By the time I reached my flat, I said, Then You must show me what grace is. I just don’t get it besides the salvation message. I can’t grasp what “My grace is sufficient for you” means.
Gradually I did.
As I look back at my past life, there were two distinct acts of grace from my strict father.
There was the often unconditional love from my mother.
There were also several instances when God intervened unexpectedly in insurmountable circumstances.
I was merely not cognisant of them then. So they didn’t consciously form a memory bank of grace that I could draw upon.
Jesus, full of grace, the embodiment of grace who dwelt among us, who now dwells in me by His Spirit.
So I had to petition God: Can You show me what grace is from now on? I need to know as I realise it’s essential to my daily walk with You.
And God did.
For the last 10 years I have been experiencing grace as I’m conscious of it now whenever it appears, in whatever form.
“Unmerited favour” is no longer a cognitive term.
My grace memory bank is now filling up – my seminary dean’s unexpected kindness, my miraculous bounce back from death, my career journey, “coincidences” too many to ruminate, and so forth.
On a cognitive level, it’s a given in psychology that what we don’t experience or are unaware in our life – especially in our growing up years – makes it difficult to grasp or appreciate later in life when we experience it.
It’s like trying to explain colours to a man blind from birth.
So look back and begin to ponder.

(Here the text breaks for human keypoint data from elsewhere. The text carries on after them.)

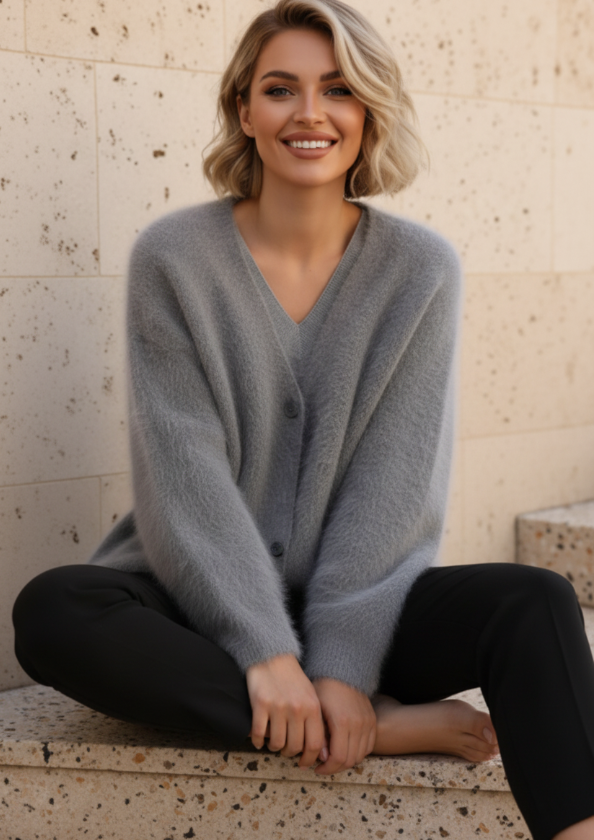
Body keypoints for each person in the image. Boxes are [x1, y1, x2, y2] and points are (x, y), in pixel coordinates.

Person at [11, 1, 594, 838]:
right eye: (281, 89)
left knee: (535, 599)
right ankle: (367, 731)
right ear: (244, 110)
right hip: (198, 606)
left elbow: (394, 485)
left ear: (369, 112)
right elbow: (183, 473)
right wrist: (266, 652)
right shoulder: (174, 258)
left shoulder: (420, 269)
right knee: (55, 610)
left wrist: (344, 667)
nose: (310, 114)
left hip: (360, 608)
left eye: (340, 90)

You will be surprised to find instances of grace in your life. (Along this journey the other meaning of grace was discovered – divine empowerment, a definition seldom known to many.)
Grace is now longer cognitive, a mere word. It has become affective, the Word made flesh.
Jesus, full of grace, the embodiment of grace who dwelt among us, who now dwells in me by His Spirit.
And yes, I now read the greetings and farewells of Paul with greater appreciation.